**PROBLEM STATEMENT:**
Give back every record word for word, keeping the pictures out.
### MATERIALS PROVIDED ###
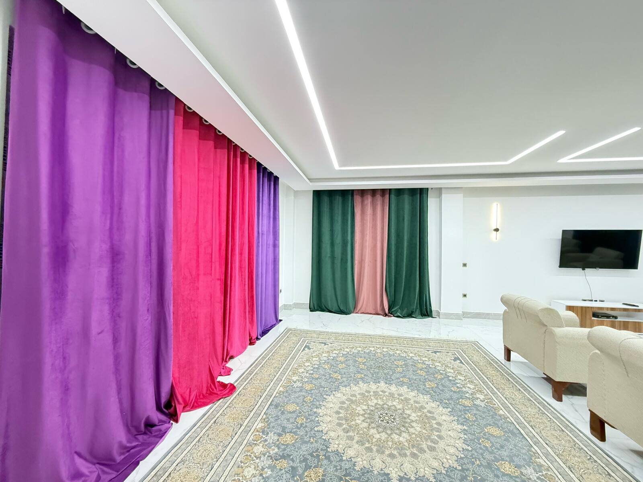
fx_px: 260
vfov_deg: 85.7
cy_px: 241
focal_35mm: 14
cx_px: 322
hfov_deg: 102.1
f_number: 2.2
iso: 640
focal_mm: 2.22
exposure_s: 1/50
###
**TASK RESULT:**
fx_px: 260
vfov_deg: 85.7
cy_px: 241
focal_35mm: 14
cx_px: 322
hfov_deg: 102.1
f_number: 2.2
iso: 640
focal_mm: 2.22
exposure_s: 1/50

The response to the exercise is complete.